Annoncé le même jour que le budget du Québec, le nouveau système d'accueil des réfugiés est passé presque inaperçu chez nous. Il s'agit pourtant d'une réforme majeure, qui aura un impact déterminant sur le parcours des demandeurs d'asile.

La nouvelle structure proposée par le ministre fédéral de l'Immigration Jason Kenney réussira-t-elle à corriger les faiblesses du système actuel? Elle en a l'ambition, et les moyens. Le plan présenté mardi dernier est doté d'un budget de 540 millions sur cinq ans et créera plusieurs dizaines de postes à la Commission de l'immigration et du statut de réfugié, ainsi qu'à l'Agence des douanes.

Le régime actuel est affligé de trois problèmes chroniques. Le nombre de demandeurs en attente d'une audience, les délais avant d'être entendu et, en cas de refus, la lenteur des renvois. Ces trois problèmes en ont créé un quatrième: le Canada a la réputation d'être une planque où l'on peut s'incruster des années sans être délogé.

Le retard accumulé (60 000 dossiers!) ne s'effacera que progressivement, puisque ces demandes doivent être traitées dans le système existant. Par contre, toutes celles faites après la mise en place de la nouvelle structure auront droit à un traitement accéléré. Le ministre vise une audience en trois mois, six fois moins que le délai actuel. À ce rythme, on devrait pouvoir limiter la hauteur de la pile en attente. Quant aux demandeurs refusés, on vise un départ en 12 mois, donc quatre fois plus rapidement.

Le nouveau système entrera en vigueur l'an prochain au plus tôt. Et même s'il donne les résultats escomptés, il faudra du temps pour que le mot se passe. On peut cependant espérer qu'à terme, le Canada se fera reconnaître comme une juridiction où les demandes d'asile et les ordres de renvoi sont traités rondement. C'est le seul moyen de couper l'herbe sous le pied aux individus sans scrupule qui attirent des malheureux ici sous de fausses promesses.

Plusieurs éléments restent toutefois à clarifier. À commencer par cette controversée liste de tiers pays sûrs. Ce n'est pas un détail: les ressortissants de ces pays qui seront refusés n'auront pas droit à une révision devant la nouvelle section d'appel. Le ministre assure que la liste sera très courte et servira seulement à empêcher qu'un afflux de demandes non fondées, comme celles de la Hongrie l'an dernier, n'engorgent la machine.
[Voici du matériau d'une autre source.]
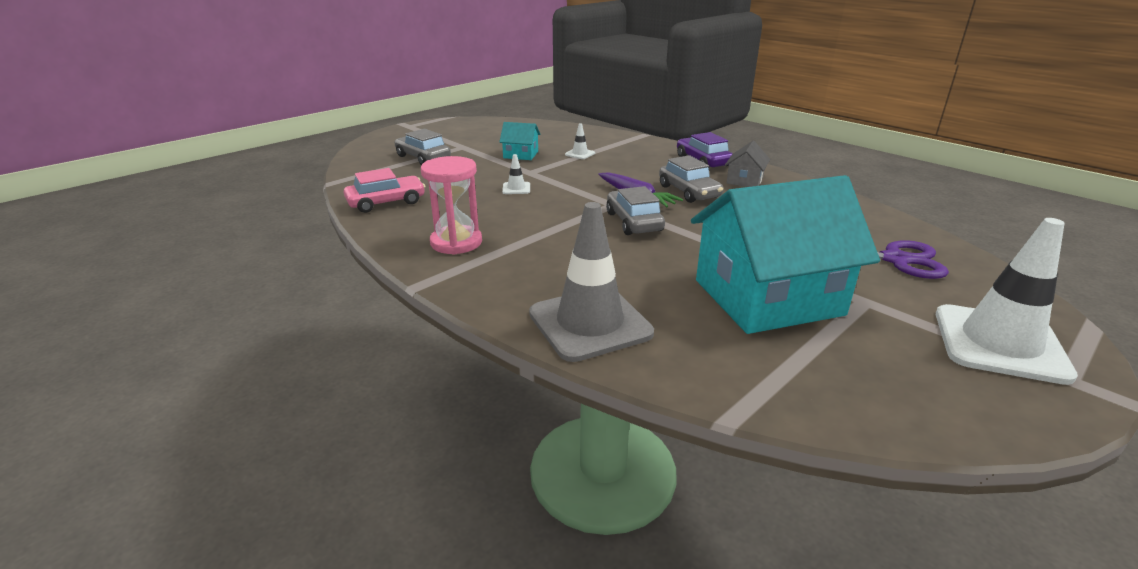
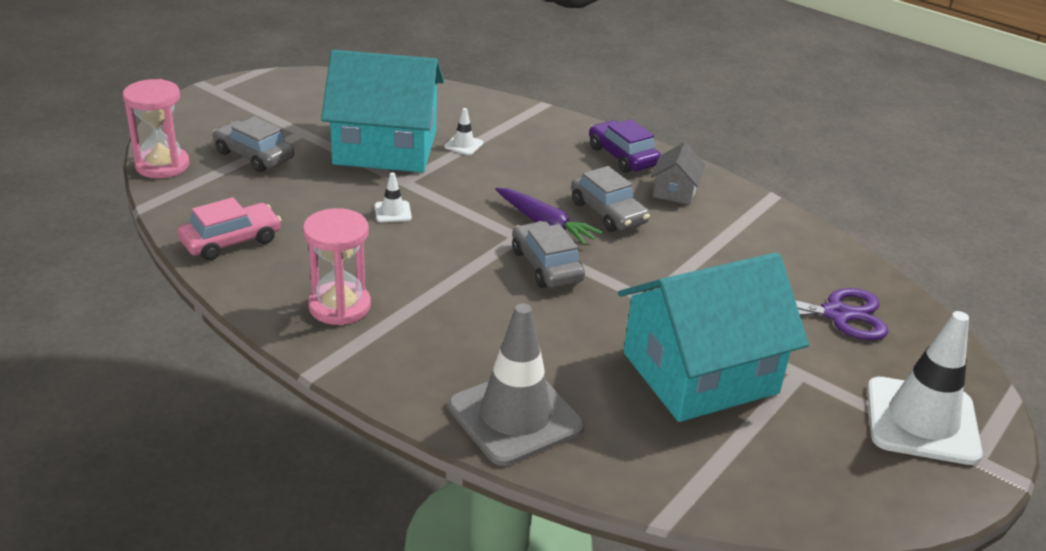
camera: 10 degrees left, 5 degrees up
(355, 162) = (162, 165): none -> pink hourglass
(520, 155) = (385, 147): turquoise house -> turquoise house, size x2.34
Il promet aussi qu'il pourra y avoir des exceptions pour des clientèles particulières, comme les femmes ou les homosexuels, qui ne seraient pas en sécurité dans ces pays jugés stables.

Il faudra également s'assurer que cette recherche d'efficacité ne devient pas contre-productive. Rassembler les preuves qu'on a été opprimé dans son pays d'origine exige parfois beaucoup de temps. Il ne faut pas tomber dans l'excès inverse et expulser des demandeurs légitimes sous prétexte que leur dossier n'était pas convaincant au moment de l'audience.